#### WHAT THE TASK ASKS
Please transcribe every line of text from all the records below, character for character, and leave the pictures out of your answer.

━━━━━ DATASET ━━━━━

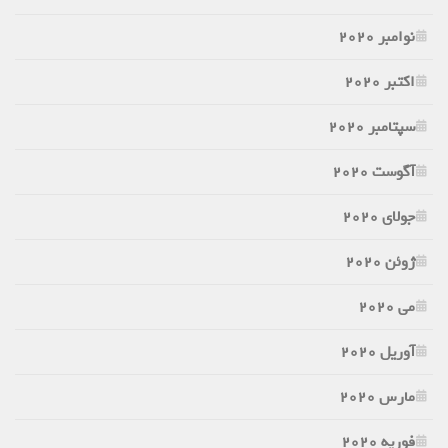
نوامبر 2020
اکتبر 2020
سپتامبر 2020
آگوست 2020
جولای 2020
ژوئن 2020
می 2020
آوریل 2020
مارس 2020
فوریه 2020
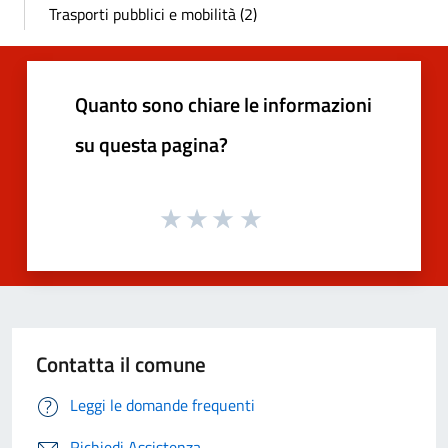
Trasporti pubblici e mobilità (2)
Quanto sono chiare le informazioni
su questa pagina?
Contatta il comune
Leggi le domande frequenti
Richiedi Assistenza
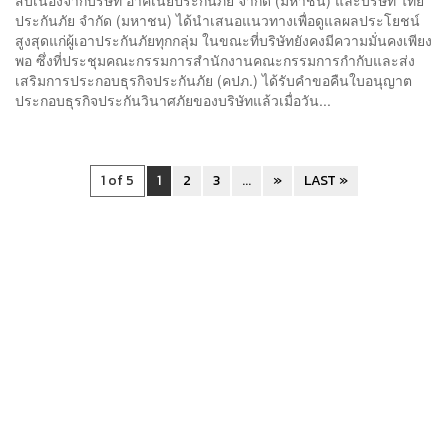
สืบเนื่องจากบริษัท อาคเนย์ประกันภัย จำกัด (มหาชน) และบริษัท ไทย
ประกันภัย จำกัด (มหาชน) ได้นำเสนอแนวทางเพื่อดูแลผลประโยชน์
สูงสุดแก่ผู้เอาประกันภัยทุกกลุ่ม ในขณะที่บริษัทยังคงมีความมั่นคงเพียง
พอ ซึ่งที่ประชุมคณะกรรมการสำนักงานคณะกรรมการกำกับและส่ง
เสริมการประกอบธุรกิจประกันภัย (คปภ.) ได้รับคำขอคืนใบอนุญาต
ประกอบธุรกิจประกันวินาศภัยของบริษัทแล้วเมื่อวัน...
1 of 5
1
2
3
...
»
LAST »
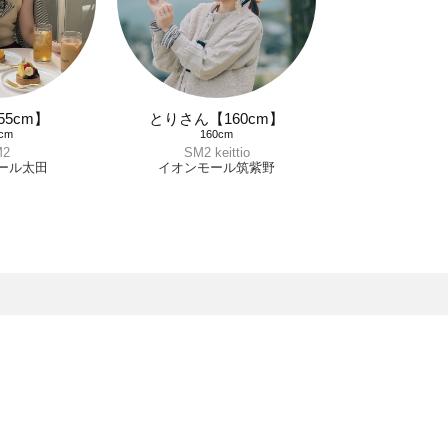
55cm】
とりさん【160cm】
cm
160cm
M2
SM2 keittio
ール太田
イオンモール筑紫野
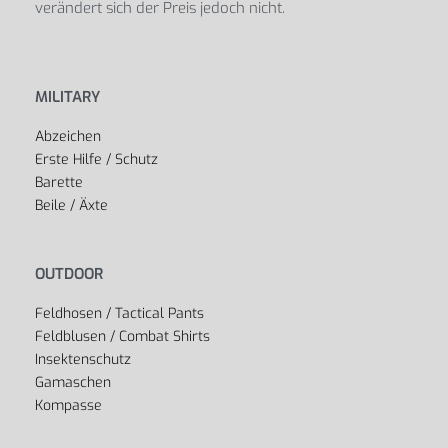
verändert sich der Preis jedoch nicht.
MILITARY
Abzeichen
Erste Hilfe / Schutz
Barette
Beile / Äxte
OUTDOOR
Feldhosen / Tactical Pants
Feldblusen / Combat Shirts
Insektenschutz
Gamaschen
Kompasse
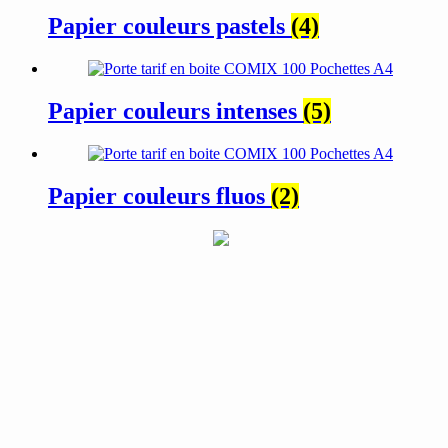
Papier couleurs pastels
(4)
Papier couleurs intenses
(5)
Papier couleurs fluos
(2)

━━━━━

#### RESPONSE AREA
نوامبر 2020
اکتبر 2020
سپتامبر 2020
آگوست 2020
جولای 2020
ژوئن 2020
می 2020
آوریل 2020
مارس 2020
فوریه 2020
Trasporti pubblici e mobilità (2)
Quanto sono chiare le informazioni
su questa pagina?
Contatta il comune
Leggi le domande frequenti
Richiedi Assistenza
สืบเนื่องจากบริษัท อาคเนย์ประกันภัย จำกัด (มหาชน) และบริษัท ไทย
ประกันภัย จำกัด (มหาชน) ได้นำเสนอแนวทางเพื่อดูแลผลประโยชน์
สูงสุดแก่ผู้เอาประกันภัยทุกกลุ่ม ในขณะที่บริษัทยังคงมีความมั่นคงเพียง
พอ ซึ่งที่ประชุมคณะกรรมการสำนักงานคณะกรรมการกำกับและส่ง
เสริมการประกอบธุรกิจประกันภัย (คปภ.) ได้รับคำขอคืนใบอนุญาต
ประกอบธุรกิจประกันวินาศภัยของบริษัทแล้วเมื่อวัน...
1 of 5
1
2
3
...
»
LAST »
55cm】
とりさん【160cm】
cm
160cm
M2
SM2 keittio
ール太田
イオンモール筑紫野
verändert sich der Preis jedoch nicht.
MILITARY
Abzeichen
Erste Hilfe / Schutz
Barette
Beile / Äxte
OUTDOOR
Feldhosen / Tactical Pants
Feldblusen / Combat Shirts
Insektenschutz
Gamaschen
Kompasse
Papier couleurs pastels
(4)
Papier couleurs intenses
(5)
Papier couleurs fluos
(2)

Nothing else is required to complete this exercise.